🤖 AI Summary
This study addresses the lack of systematic evaluation of cross-linguistic metalinguistic knowledge—defined as explicit reasoning about language structure—in large language models, particularly for low-resource and globally diverse languages. The authors introduce and release the first multilingual benchmark for metalinguistic knowledge, spanning lexical, syntactic, and phonological dimensions, evaluated using accuracy and macro-F1 scores alongside majority-class and random baselines. Performance is further analyzed in relation to language resource availability, such as Wikipedia size. Experiments reveal that GPT-4o achieves the highest accuracy (0.367) among tested models, yet no model surpasses the majority-class baseline. Critically, model performance strongly correlates with the digital resource availability of each language, exposing a fundamental limitation: current models possess fragmented metalinguistic knowledge heavily dependent on data visibility rather than robust structural understanding.
📝 Abstract
LLMs are routinely evaluated on language use, yet their explicit knowledge about linguistic structure remains poorly understood. Existing linguistic benchmarks focus on narrow phenomena, emphasize high-resource languages, and rarely test metalinguistic knowledge - explicit reasoning about language structure. We present a multilingual evaluation of metalinguistic knowledge in LLMs, based on the World Atlas of Language Structures (WALS), documenting 192 linguistic features across 2,660 languages. We convert WALS features into natural-language multiple-choice questions and evaluate models across documented languages. Using accuracy and macro F1, and comparing to chance and majority-class baselines, we assess performance and analyse variation across linguistic domains and language-related factors.
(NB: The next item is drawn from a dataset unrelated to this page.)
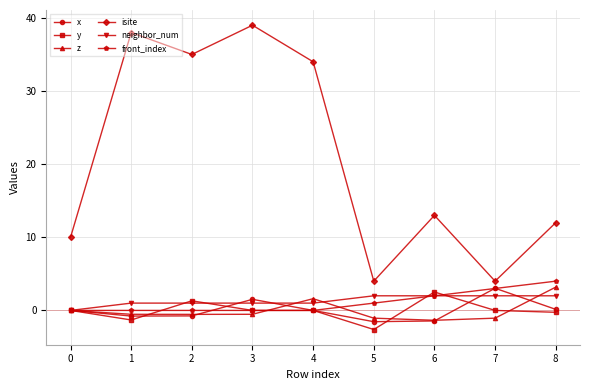

True or false: x and isite intersect in this chart.

False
Results show limited metalinguistic knowledge: GPT-4o performs best but achieves moderate accuracy (0.367), while open-source models lag. Although all models perform above chance, they fail to outperform the majority-class baseline, suggesting they capture broad cross-linguistic patterns but lack fine-grained distinctions. Performance varies by domain, partly reflecting differences in online visibility. At the language level, accuracy correlates with digital language status: languages with greater digital presence and resources are evaluated more accurately, while low-resource languages perform worse. Analysis of predictive factors confirms that resource-related indicators (Wikipedia size, corpus availability) are more informative than geographic, genealogical, or sociolinguistic factors. Overall, LLM metalinguistic knowledge appears fragmented and shaped mainly by data availability, rather than broadly generalizable grammatical competence. We release the benchmark as an open-source dataset to support evaluation across languages and encourage greater global linguistic diversity in future LLMs.